Walt Whitman's Spider
How patient are you? Try to find a small animal to observe: a spider in a web, a lizard on a tree branch, a frog sitting by the pond, a turtle on a log. Record your observations on what they seem to be doing (stalking prey, resting in the sun, watching another animal). How long do they engage in this activity? What were the results? What was the value of patience for that creature? What is the value of patience for you? Read Walt Whitman’s “A Noiseless Patient Spider” below. How is he using the metaphor of the spider connecting to his soul? How is he using images of space?
Read Walt Whitman’s “A Noiseless Patient Spider” below. How is he using the metaphor of the spider connecting to his soul? How is he using images of space?
“A Noiseless Patient Spider”
A noiseless patient spider,
I mark’d where on a little promontory it stood isolated,
Mark’d how to explore the vacant vast surrounding,
It launched forth filament, filament, filament, out of itself,
Ever unreeling them, ever tirelessly speeding them.
And you, O my soul, where you stand,
Surrounded, detached, in measureless oceans of space,
Ceaselessly musing, venturing, throwing, seeking the spheres to connect them.

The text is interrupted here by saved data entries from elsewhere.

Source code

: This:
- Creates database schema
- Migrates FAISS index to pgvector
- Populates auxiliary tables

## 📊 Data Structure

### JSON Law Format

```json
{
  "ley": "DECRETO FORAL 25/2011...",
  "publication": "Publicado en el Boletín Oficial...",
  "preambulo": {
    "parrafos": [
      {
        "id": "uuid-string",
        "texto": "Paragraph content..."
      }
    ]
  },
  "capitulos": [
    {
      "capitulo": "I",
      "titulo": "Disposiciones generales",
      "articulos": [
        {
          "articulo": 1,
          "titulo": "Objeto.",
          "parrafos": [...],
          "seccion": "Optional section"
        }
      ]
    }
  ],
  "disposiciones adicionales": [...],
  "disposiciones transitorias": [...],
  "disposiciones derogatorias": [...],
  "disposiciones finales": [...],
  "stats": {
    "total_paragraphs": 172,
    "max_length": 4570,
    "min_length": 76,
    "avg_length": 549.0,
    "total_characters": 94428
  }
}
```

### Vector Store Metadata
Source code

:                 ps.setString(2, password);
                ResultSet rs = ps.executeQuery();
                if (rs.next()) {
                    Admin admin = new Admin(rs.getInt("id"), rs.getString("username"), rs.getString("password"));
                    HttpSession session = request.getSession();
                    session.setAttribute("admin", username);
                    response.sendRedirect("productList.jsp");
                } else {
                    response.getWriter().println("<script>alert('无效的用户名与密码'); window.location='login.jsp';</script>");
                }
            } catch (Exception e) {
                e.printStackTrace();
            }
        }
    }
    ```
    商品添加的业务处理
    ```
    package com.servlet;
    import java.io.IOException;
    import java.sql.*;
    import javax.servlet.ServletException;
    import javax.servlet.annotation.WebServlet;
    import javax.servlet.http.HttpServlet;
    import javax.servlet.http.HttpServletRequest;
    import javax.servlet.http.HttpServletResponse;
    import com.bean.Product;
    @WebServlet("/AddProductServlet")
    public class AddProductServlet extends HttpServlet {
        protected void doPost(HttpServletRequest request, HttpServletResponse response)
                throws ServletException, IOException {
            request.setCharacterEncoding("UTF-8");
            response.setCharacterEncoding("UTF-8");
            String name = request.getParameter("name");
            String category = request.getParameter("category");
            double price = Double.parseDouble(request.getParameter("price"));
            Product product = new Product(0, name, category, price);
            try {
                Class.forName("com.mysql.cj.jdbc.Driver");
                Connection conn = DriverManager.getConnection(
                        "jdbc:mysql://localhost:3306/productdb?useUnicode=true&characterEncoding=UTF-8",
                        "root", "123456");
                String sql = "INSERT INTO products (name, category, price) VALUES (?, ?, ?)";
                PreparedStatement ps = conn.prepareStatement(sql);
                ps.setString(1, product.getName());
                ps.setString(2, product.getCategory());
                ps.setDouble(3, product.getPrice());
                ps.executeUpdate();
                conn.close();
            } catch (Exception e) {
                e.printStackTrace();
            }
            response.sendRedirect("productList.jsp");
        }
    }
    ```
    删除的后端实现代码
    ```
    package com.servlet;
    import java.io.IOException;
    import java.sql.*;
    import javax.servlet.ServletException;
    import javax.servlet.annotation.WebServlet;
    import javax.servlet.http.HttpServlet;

Till the bridge you will need be form’d, till the ductile anchor hold,
Till the gossamer thread you fling catch somewhere, O my soul.
—Walt Whitman, 1868
The harsh, discordant mixture of consonant sounds (consonance) is called cacophony. Here, Whitman uses cacophony to evoke a loud, noisy poem to ironically describe the “noiseless” world of the “patient” spider.